The history of cannabis is a bit of a mystery that continues to unfold as we make new discoveries – and this recent discovery has the potential to open doors when it comes to understanding the role cannabis played in the lives of a group of people over 2,000 years ago. The findings were the remains of a man suspected to be about 35 years old with Caucasian features – radiocarbon dating of the remains as well as the rest of the contents of the burial have been determined to be between 2,400 and 2,800 years old.
The discovery was made in the Jiayi cemetery in Turpan and it was one of 240 graves that have been uncovered in the cemetery. Before now, only cannabis seeds and dried and powdered leaves were found in burials – but this most recent discovery included 13 full cannabis plants, preserved in nearly perfect condition. When they were found, the plants were laid diagonally across the man’s chest – with a pillow of reeds beneath his head.
While this discovery may not be able to give us specific answers pertaining to how cannabis was used, it does suggest that the community grew their own cannabis locally. Previously it was questioned whether or not the Subeixi culture had traded with nearby communities to obtain cannabis or whether or not they grew it themselves. Finding these fully intact plants does suggest that it was locally grown – since the plants were likely harvested specifically for the burial.
Evidence also suggests that these plants were used for their therapeutic and psychoactive properties – seeing as traces of woven hemp cloth have been absent from each burial so far. The flowering plants found in this recent grave were rich with trichomes and plant hairs that secrete resin with cannabinoids like THC.

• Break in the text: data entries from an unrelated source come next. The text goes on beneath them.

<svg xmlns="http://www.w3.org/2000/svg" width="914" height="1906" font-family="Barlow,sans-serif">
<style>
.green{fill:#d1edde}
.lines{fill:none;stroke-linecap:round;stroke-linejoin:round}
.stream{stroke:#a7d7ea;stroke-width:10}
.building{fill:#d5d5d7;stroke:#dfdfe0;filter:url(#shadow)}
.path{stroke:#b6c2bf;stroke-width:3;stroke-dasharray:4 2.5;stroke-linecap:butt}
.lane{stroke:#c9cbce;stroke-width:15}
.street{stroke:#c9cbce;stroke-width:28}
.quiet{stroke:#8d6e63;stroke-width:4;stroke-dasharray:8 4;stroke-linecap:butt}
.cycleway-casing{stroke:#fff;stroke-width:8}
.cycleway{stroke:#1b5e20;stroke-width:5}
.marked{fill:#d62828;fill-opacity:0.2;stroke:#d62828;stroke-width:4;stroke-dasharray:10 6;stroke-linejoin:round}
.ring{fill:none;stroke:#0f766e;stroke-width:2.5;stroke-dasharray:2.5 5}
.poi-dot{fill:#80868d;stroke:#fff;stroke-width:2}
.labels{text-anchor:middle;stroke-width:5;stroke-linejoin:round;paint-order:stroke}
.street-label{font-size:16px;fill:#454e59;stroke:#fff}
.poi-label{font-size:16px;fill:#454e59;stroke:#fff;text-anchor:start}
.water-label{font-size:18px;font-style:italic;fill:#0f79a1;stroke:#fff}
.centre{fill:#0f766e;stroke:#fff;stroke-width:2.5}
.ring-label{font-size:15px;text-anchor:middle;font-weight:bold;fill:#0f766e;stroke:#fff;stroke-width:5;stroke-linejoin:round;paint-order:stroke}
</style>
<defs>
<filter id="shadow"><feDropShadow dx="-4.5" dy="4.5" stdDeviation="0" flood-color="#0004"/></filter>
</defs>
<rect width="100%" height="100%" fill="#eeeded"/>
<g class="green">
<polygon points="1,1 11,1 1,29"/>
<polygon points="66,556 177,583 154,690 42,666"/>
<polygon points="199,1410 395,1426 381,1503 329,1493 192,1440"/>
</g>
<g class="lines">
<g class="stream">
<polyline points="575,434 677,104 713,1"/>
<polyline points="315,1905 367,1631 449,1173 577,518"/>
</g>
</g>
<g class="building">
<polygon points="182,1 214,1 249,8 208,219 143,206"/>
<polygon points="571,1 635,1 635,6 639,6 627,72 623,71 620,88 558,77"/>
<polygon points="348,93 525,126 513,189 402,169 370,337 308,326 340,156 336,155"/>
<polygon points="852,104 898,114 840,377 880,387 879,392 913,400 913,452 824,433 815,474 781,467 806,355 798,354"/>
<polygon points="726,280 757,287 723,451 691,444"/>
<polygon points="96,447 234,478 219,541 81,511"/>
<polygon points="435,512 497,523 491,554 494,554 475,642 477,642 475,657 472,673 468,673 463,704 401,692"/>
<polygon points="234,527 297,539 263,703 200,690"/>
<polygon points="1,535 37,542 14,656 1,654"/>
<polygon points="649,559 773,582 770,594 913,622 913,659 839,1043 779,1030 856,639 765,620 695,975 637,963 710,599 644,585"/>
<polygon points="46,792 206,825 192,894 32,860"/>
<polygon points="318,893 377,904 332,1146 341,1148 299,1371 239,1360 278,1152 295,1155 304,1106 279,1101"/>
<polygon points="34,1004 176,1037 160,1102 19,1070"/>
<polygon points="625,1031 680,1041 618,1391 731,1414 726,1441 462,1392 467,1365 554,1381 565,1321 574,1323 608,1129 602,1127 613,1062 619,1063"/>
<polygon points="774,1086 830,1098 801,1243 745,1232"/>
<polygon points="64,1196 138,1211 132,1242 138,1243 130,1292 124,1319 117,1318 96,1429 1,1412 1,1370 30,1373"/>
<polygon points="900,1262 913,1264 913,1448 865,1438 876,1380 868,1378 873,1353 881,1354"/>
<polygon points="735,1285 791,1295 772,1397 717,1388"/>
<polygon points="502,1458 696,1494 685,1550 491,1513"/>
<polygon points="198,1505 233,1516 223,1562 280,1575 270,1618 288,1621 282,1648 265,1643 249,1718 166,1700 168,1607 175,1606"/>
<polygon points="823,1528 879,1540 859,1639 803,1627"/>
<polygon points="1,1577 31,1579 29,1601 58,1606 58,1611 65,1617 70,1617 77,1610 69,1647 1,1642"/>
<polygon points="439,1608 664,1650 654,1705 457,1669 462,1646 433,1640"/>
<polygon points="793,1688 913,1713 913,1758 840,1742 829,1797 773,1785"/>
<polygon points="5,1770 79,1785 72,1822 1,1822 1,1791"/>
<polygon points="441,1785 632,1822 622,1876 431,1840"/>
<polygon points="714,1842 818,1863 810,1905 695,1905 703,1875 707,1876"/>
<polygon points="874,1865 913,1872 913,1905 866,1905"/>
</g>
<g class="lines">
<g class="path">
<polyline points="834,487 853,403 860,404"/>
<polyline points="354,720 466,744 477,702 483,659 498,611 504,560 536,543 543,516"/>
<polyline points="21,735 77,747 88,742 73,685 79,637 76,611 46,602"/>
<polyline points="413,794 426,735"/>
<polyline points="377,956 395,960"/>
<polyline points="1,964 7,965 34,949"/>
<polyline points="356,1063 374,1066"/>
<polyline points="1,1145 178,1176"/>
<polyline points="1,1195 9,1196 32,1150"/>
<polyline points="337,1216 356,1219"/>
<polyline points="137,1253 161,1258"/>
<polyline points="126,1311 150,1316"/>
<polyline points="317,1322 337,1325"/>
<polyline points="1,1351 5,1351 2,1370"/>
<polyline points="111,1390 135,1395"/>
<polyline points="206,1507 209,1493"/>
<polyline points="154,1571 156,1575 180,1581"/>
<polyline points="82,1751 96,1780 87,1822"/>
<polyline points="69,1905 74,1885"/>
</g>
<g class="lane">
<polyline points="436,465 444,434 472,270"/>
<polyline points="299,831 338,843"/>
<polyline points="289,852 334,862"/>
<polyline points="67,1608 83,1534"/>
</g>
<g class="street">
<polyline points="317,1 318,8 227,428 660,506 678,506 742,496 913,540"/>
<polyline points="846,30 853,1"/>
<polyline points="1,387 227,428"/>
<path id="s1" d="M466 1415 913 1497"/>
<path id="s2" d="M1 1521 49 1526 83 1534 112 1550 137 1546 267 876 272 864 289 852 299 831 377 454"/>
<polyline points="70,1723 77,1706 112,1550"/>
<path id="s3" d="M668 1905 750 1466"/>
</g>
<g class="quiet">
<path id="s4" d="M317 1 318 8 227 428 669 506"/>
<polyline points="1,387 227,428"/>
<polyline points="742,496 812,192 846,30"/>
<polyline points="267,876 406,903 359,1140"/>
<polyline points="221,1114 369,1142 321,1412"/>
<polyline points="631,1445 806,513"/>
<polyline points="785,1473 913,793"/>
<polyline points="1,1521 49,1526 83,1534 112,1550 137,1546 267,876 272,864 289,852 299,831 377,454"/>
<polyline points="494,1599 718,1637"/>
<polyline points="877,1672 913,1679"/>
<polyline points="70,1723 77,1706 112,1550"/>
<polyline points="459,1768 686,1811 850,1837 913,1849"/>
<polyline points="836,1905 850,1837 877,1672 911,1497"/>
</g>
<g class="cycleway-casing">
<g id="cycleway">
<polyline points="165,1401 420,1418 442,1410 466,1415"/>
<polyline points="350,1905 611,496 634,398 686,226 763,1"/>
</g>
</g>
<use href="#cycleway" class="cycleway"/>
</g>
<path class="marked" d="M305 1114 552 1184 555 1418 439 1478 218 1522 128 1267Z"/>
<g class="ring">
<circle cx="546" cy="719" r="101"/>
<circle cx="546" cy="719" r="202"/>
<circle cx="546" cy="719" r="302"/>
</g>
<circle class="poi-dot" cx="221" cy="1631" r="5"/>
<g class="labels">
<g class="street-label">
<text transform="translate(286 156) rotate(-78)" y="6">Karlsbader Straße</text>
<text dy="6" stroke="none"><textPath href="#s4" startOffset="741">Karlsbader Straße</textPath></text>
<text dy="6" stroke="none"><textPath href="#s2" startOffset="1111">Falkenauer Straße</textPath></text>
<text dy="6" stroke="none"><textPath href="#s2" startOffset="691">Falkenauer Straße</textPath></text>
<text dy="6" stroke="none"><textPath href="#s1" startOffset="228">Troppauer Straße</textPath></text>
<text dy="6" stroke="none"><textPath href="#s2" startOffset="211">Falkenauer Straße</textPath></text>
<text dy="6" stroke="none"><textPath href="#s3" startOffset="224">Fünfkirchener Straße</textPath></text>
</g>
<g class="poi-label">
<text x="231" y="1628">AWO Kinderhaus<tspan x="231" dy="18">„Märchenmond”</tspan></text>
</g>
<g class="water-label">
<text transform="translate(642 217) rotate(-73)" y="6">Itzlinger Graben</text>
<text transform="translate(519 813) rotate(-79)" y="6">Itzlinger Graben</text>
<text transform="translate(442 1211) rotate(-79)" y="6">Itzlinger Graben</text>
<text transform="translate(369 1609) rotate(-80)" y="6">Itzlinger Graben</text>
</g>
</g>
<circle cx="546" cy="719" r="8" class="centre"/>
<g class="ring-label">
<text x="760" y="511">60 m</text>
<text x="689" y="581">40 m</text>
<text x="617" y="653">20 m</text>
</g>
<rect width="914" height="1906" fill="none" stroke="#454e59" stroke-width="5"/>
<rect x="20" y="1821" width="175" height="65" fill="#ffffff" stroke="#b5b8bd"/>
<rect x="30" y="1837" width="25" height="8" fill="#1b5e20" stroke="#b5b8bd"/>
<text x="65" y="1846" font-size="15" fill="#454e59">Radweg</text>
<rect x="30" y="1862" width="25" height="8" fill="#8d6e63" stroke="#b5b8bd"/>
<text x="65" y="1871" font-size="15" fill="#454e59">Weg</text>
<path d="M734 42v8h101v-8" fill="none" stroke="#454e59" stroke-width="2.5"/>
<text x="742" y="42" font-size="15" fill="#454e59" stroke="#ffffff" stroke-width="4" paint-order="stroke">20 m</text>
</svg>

This is the first time archaeologists have recovered complete cannabis plants, as well as the first incidence of their use as a “shroud” in a human burial.
Each and every discovery like this one will lead us further into understanding how cannabis was used thousands of years ago as both a medicine and as a part of different rituals. One thing is certain, this particular finding is only one of many that will open doors into the past – and understanding how cannabis was used in our history could help us to better understand its purpose in medicine today.